Dad was also excessively possessive of Mother. Beautiful, submissive, charming, she was the classic trophy wife. He proudly showed her off at his frequent dinner parties, where she shined like a lighthouse against the dark backdrop of his stormy disposition.

We four children were forbidden to speak at mealtimes (“Children are to be seen, not heard.”) unless there was a topic of conversation that would be of interest to everyone. Since nothing we said was ever interesting to Dad, we rarely spoke.

I remember him often telling me, “You are a bad influence on your mother.” At other times he would complain, “All of you children are a bad influence on your mother!”So immediately after dinner each night, we were ordered upstairs to our rooms. Further contact with Mother was forbidden.

Mother’s heart ached over his possessiveness and prohibitions. After dinner she would use any excuse to embark on her nightly mission of shuttle diplomacy . . . clandestinely dashing upstairs to make the rounds room-by-room . . . checking on us, hugging us, encouraging us before returning to my father’s side. Nurturing our tender hearts was her true priority, although he tried to deny her that right.
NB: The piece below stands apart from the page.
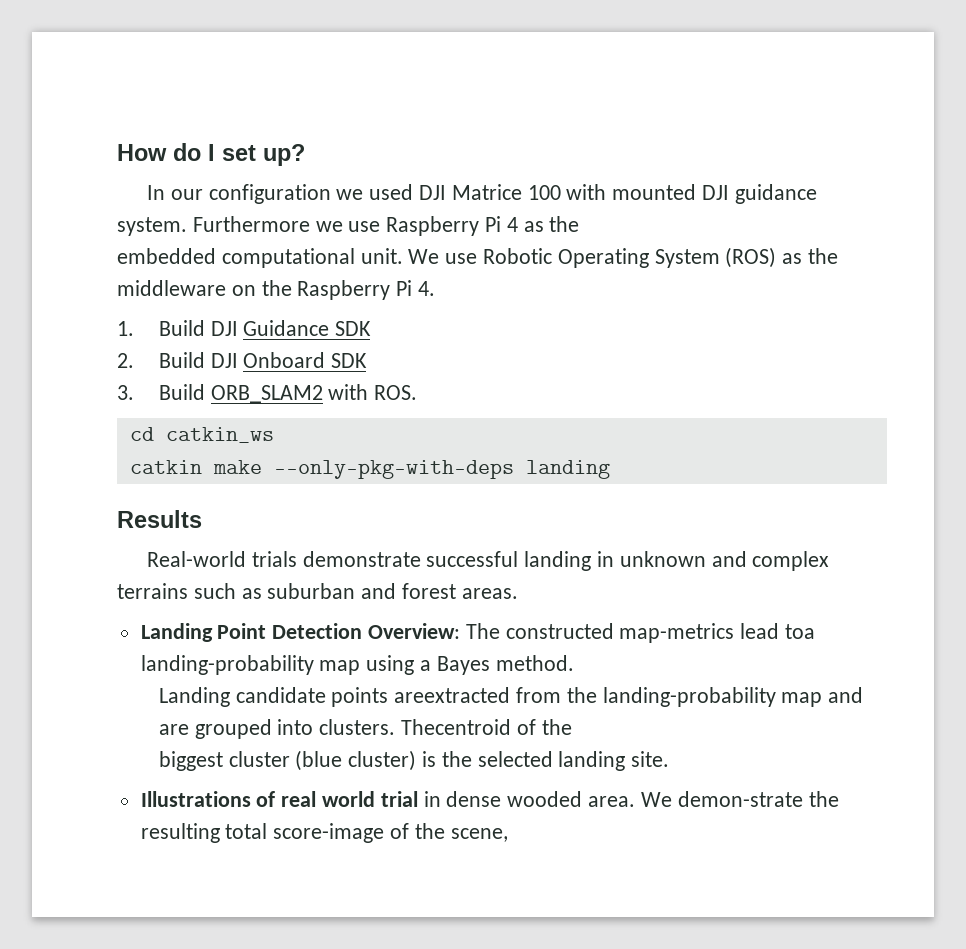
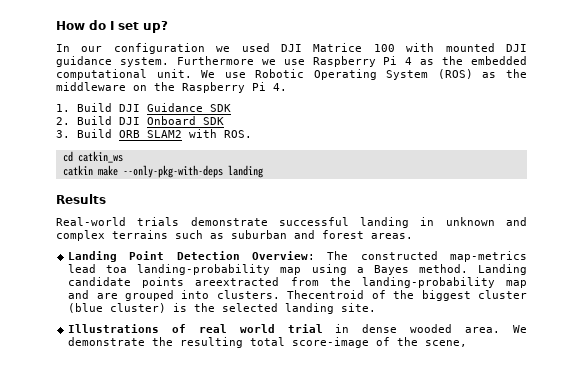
(580, 224) // -> (464, 60) none
(574, 663) // -> (468, 268) none
(572, 727) // -> (415, 294) none
[677,791,803,807] demon-strate -> [68,337,146,346] demonstrate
In truth, my mother and I experienced a role reversal as I tried to be her protector. But no matter how hard I worked at it, I didn’t have the power to keep her safe. Sometimes when Dad would discover her crying over his flagrant adulterous indiscretions, he would come into my bedroom and dogmatically allege, “Your mother is mentally ill today.”

Though outraged and incredulous over the callousness of his words, I knew I should take them seriously nonetheless. Dad’s eldest son from his first marriage had been institutionalized for years, diagnosed as paranoid schizophrenic.

And though I knew tears were not a sign of mental illness and that my half-brother’s diagnosis was completely legitimate, I also knew this: Dad had money; money buys power; power buys people. I was deathly afraid that Dad would pay a psychiatrist to institutionalize Mother.

Dad terrorized Mother not only by asserting that she was mentally ill but also by taking her to different psychiatrists. Although no doctor ever diagnosed her with any kind of mental disorder, just the mention of mental illness struck terror in her heart . . . and in mine.